*** DATA FOR THE TASK ***

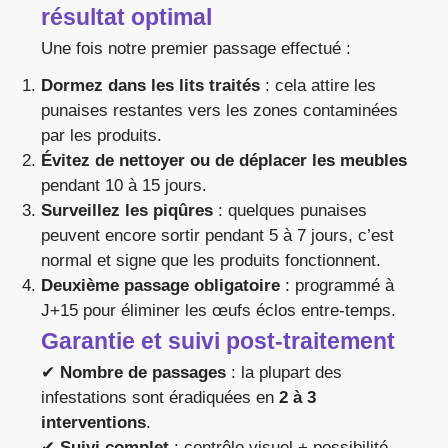
résultat optimal
Une fois notre premier passage effectué :
Dormez dans les lits traités
: cela attire les
punaises restantes vers les zones contaminées
par les produits.
Évitez de nettoyer ou de déplacer les meubles
pendant 10 à 15 jours.
Surveillez les piqûres
: quelques punaises
peuvent encore sortir pendant 5 à 7 jours, c’est
normal et signe que les produits fonctionnent.
Deuxième passage obligatoire
: programmé à
J+15 pour éliminer les œufs éclos entre-temps.
Garantie et suivi post-traitement
✔
Nombre de passages
: la plupart des
infestations sont éradiquées en
2 à 3
interventions
.
✔
Suivi complet
: contrôle visuel + possibilité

***

▶ **YOUR ASSIGNMENT**:
Reproduce the records, all of them, word for word; omit the pictures.

▶ **WRITTEN SOLUTION**:
résultat optimal
Une fois notre premier passage effectué :
Dormez dans les lits traités
: cela attire les
punaises restantes vers les zones contaminées
par les produits.
Évitez de nettoyer ou de déplacer les meubles
pendant 10 à 15 jours.
Surveillez les piqûres
: quelques punaises
peuvent encore sortir pendant 5 à 7 jours, c’est
normal et signe que les produits fonctionnent.
Deuxième passage obligatoire
: programmé à
J+15 pour éliminer les œufs éclos entre-temps.
Garantie et suivi post-traitement
✔
Nombre de passages
: la plupart des
infestations sont éradiquées en
2 à 3
interventions
.
✔
Suivi complet
: contrôle visuel + possibilité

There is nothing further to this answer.